I’m currently working on the flexible LAVA deployment blueprint. This blueprint is about untying our hands (both as developers and administrators) from having to provide Debian packages for our releases. This is especially important our major new dependency, celery, is not available in Debian. The idea is to deploy both production and development releases from pypi using a mixture of release tarballs and source branches. This way we can do very frequent releases, test new features in isolation (one of the features of the deployment tool is an ability to install multiple instances of LAVA on one machine, ideally we’d get an instance for each merge request if we wish so).
The scrip has been improving and is now semi-production (see TODO for known issues) ready. It would be a shame to break production though so I wanted to do some testing before we actually use this. Since instances and global configuration are at odds I needed to make every component instance aware. This was not that hard, most of the things are using lava-server manage (or have been converted to do so) and thus get automatic configuration management for free. Other things, like the dispatcher did not and had to be improved (thanks for the quick patch mwhudson).

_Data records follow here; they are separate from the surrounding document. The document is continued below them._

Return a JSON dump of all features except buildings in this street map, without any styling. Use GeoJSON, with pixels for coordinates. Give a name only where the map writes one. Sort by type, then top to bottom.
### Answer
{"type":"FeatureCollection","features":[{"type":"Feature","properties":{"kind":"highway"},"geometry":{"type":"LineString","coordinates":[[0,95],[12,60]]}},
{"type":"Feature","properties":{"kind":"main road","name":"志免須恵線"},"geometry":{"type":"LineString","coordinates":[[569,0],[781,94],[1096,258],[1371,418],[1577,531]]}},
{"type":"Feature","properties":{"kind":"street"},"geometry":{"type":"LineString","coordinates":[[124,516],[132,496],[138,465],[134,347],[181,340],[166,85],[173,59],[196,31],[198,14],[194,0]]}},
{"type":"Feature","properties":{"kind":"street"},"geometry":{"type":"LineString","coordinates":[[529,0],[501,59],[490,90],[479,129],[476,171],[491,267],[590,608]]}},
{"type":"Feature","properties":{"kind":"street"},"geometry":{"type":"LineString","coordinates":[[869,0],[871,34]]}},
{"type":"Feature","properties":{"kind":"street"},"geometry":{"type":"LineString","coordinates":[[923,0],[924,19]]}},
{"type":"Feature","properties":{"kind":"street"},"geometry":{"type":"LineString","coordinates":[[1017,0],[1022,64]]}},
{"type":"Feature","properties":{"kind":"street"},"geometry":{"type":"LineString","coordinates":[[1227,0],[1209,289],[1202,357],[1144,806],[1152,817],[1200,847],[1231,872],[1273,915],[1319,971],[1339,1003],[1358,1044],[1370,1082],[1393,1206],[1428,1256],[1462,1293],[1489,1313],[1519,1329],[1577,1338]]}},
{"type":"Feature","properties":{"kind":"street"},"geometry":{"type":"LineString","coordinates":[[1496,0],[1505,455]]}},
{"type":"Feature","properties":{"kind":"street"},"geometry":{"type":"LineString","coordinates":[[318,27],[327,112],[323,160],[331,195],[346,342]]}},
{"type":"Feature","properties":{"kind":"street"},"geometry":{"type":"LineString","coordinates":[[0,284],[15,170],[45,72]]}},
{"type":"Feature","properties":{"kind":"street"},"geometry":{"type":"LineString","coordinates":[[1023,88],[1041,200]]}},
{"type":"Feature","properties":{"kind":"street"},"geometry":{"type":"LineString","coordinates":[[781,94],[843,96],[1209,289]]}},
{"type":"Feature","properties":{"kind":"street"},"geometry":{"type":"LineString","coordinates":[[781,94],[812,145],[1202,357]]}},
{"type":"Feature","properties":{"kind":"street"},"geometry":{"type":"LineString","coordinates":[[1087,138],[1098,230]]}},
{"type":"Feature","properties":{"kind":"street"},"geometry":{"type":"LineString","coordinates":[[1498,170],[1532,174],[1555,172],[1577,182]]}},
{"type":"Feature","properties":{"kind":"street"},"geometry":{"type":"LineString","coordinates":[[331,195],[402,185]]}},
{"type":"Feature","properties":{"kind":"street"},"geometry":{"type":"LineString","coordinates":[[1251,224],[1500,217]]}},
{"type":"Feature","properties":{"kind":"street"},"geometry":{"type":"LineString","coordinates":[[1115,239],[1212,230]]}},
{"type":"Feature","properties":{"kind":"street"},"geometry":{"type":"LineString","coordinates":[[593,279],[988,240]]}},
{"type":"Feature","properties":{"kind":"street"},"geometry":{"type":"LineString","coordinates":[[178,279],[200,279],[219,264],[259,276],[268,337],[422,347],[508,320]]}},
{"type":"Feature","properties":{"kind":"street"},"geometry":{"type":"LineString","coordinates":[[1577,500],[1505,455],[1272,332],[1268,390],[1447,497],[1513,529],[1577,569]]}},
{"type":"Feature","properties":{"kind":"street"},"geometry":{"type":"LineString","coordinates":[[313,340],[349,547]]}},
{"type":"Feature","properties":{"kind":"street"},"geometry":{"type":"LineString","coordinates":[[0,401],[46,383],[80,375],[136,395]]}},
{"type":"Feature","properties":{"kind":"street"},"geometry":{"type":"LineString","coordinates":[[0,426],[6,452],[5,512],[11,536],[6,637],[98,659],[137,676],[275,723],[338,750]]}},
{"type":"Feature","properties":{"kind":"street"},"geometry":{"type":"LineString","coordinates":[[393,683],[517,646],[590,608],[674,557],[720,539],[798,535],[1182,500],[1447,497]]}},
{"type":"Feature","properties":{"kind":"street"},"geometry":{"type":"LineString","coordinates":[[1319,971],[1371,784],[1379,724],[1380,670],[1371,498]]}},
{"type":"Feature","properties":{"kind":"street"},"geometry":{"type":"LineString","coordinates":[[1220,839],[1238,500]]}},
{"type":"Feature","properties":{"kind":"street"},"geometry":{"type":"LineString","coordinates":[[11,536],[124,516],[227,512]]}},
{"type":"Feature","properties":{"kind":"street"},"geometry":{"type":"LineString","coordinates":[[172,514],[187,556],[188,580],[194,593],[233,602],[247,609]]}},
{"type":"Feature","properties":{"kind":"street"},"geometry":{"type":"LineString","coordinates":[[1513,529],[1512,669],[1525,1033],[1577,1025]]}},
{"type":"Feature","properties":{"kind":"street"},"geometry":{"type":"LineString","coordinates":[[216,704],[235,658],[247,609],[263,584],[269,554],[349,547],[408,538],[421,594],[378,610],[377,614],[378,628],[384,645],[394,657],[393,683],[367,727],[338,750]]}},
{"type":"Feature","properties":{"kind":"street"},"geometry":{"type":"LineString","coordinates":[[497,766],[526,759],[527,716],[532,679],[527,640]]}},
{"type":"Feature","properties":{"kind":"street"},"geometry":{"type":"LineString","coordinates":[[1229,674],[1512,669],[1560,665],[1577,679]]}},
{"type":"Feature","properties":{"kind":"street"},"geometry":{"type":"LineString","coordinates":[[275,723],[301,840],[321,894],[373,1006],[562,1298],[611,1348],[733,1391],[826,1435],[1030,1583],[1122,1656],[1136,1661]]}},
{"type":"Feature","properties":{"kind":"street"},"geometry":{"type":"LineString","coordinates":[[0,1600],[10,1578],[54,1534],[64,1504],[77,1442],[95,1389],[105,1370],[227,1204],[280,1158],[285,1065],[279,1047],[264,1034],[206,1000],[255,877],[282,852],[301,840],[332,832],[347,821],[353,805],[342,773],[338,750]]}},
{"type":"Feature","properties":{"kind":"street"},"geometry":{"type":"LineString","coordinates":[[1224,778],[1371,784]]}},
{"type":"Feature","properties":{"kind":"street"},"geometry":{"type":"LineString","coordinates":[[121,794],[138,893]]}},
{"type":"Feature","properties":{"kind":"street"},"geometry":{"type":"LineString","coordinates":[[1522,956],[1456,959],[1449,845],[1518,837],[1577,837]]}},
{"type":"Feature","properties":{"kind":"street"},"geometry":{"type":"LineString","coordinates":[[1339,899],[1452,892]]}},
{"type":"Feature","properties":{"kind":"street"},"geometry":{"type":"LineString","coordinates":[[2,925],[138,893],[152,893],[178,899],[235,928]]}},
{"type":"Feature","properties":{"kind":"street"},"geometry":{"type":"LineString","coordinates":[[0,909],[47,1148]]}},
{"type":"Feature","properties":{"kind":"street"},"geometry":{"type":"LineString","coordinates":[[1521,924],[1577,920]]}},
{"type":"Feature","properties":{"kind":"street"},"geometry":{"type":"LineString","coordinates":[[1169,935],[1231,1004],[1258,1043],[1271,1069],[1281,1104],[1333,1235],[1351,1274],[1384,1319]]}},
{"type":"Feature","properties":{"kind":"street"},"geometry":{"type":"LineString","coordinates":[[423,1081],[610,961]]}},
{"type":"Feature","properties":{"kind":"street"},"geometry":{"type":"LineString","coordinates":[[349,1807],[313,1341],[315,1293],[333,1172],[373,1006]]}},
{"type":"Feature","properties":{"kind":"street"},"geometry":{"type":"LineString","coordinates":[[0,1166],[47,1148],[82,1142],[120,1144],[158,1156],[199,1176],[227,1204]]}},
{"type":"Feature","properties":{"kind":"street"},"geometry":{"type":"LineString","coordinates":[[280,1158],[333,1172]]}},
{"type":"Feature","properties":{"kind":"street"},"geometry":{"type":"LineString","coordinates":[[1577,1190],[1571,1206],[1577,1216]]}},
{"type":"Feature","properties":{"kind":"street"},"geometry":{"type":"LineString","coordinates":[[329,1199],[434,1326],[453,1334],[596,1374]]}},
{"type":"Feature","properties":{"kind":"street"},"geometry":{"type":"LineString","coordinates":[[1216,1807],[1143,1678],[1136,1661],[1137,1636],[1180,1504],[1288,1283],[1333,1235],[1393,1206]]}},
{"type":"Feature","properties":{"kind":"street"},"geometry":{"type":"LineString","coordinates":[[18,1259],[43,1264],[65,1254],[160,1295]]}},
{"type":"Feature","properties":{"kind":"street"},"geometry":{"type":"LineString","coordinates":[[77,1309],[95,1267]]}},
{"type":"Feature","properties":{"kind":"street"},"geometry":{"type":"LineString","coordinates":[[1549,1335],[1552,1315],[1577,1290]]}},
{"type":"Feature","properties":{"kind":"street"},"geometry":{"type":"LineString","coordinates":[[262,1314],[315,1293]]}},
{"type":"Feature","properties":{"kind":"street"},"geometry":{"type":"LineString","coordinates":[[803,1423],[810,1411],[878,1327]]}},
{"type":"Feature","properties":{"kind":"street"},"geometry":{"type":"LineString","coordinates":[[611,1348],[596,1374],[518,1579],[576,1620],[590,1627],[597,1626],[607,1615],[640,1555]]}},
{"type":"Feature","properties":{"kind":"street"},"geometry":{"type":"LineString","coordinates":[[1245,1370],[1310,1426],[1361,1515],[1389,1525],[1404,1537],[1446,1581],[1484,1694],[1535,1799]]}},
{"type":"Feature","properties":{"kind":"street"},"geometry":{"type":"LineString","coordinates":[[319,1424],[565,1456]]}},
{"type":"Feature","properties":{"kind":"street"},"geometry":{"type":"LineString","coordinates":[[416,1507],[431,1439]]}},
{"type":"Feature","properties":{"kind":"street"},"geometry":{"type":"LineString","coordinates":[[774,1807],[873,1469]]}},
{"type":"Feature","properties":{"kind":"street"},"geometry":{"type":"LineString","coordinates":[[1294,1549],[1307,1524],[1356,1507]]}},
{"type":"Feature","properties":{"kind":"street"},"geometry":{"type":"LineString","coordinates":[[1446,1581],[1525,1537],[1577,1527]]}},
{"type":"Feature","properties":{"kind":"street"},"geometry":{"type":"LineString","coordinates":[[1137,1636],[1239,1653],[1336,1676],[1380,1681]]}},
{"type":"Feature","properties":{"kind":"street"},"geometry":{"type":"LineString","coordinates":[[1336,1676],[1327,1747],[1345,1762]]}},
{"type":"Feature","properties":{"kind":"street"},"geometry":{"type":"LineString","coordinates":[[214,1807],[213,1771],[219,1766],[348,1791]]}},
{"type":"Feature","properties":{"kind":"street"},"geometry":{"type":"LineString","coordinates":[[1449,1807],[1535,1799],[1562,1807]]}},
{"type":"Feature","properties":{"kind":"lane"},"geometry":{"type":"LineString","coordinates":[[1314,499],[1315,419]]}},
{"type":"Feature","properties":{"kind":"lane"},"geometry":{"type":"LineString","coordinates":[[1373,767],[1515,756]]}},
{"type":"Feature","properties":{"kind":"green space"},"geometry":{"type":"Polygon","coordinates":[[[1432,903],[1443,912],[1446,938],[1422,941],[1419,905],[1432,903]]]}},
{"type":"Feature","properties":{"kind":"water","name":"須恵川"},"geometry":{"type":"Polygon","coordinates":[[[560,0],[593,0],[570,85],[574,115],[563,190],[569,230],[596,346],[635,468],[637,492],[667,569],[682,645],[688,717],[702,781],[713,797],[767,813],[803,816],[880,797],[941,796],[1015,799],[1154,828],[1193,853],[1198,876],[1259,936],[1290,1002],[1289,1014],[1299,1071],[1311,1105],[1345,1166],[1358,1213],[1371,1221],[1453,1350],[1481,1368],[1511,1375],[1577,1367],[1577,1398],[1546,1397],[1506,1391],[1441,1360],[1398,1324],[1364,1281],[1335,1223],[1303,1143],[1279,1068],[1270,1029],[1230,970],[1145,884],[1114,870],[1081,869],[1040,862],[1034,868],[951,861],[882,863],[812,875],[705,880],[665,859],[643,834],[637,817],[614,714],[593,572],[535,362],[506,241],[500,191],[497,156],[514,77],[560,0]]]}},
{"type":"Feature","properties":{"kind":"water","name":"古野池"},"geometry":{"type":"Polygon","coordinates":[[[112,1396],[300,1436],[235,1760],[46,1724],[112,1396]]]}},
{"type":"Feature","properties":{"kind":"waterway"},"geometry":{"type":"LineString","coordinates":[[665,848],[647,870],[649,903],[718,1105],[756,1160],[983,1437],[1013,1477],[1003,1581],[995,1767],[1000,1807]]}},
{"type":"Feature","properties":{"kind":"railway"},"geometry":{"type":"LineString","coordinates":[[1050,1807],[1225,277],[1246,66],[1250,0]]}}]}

With all the pieces aligning I had only one thing left to do. Deploy an instance in a fresh virtual machine, connect it to a board and do some testing! This is something I have carefully avoided as the dispatcher is the most complicated (for practical reasons) components of the LAVA stack and the one that is, how shall I put it, least elegant.
One of the things you will notice is that you need to prepare a master image according to the instructions. This step is not automated and is quite error prone. Everyone ends up with a different master image. While going through the pain of doing this I learned a few interesting things. I learned how to rebuild an arm initrd on intel (copy qemu-arm-static to your rootfs, mount proc+sys and chroot inside, finally invoke mkimage with all the arguments you can read from linaro-media-create (grep for mkimage), yuck!) I learned how to boot from nfs while using initrd (you need nfs-common in your ramdisk, add “ip=dhcp boot=nfs root=/dev/nfs nfsroot=192.168.1.40:/path/to/rootfs” to kernel command line, add insecure_locks to your nfs export line), I finally learned how to edit u-boot boot script (edit the plain text file and run mkimage with different options).
I have finally come up with a rather nice solution. Let me summarize the benefits:
- I only need a few megabytes on the SD card for LAVA, the rest can be devoted to testing so a 4GB card is more than enough to test all of our images.
- The SD card will not wear out so badly and the critical parts are less likely to be damaged (and are faster to recover too)
- The tests cannot harm our master root filesystem. This has happened before and it’s something we had to recover from manually.
- I don’t get duplicate MAC addresses anymore, I can identify each board uniquely once it powers on.
- We can experiment with remote booting and other new features
- We can script the creation of all of the required components.
- Each board could tell LAVA that it has been powered on and ask the system for things to do. LAVA could power down boards to save money and energy while the test queue is empty.
- We could put intelligent piece on a board, consistently, so that we don’t have to rely on fragile serial port for communication. We could have standard APIs for boards!
- We could stop caring if a board is locally attached or behind NAT on the other side of the planet.
The only thing that made my setup different from the one in the lab was remote power control. In the lab we can recover from a failed test by power cycling a board. As long as the boot loader was not damaged we could still regain control. Unfortunately the hardware we used for that is rather pricey and I could not afford it. About a year ago I experimented with USB hubs that could replace expensive server hardware. You see, the USB specification defines that all hubs have an ability to turn a port on and off (it also includes LED control but I have not seen many hubs that actually implement that feature). Sadly none of the hubs I have at home implement this specification correctly. Details differ but technically what they do is turn the port off (it goes away as far as we are concerned) but keeps the power on. The other downside is that most USB hubs don’t provide enough power to run a board without additional power brick. That idea faded but now it got back in somewhat other form. An old colleague from Poland built a simple ARM-based device that acts as a USB cable with … USB control port for power. The board is small (half of the things I have on mine are not needed and are simply there because we reused hardware from some other project). It has a few LEDs thaw we could use for signaling (master image vs test image, recovery, etc). The software that runs on the micro controller is open and you can get the source from launchpad. Since I did not need the mini-USB port on my Panda I plugged it to a 10W iPad USB power adapter. I connected the other end to my LAVA machine. The board is nice enough to show up as another serial port, you can echo a single ASCI digit there, the first bit of that digit controls power, the other three control LEDs on the board itself. I can turn my panda off with echo 0 > /dev/ttyACM0
So there you have it. I’ll post a separate article about the details of the master image and how it can change and improve our workflow. Now it’s time to run some tests!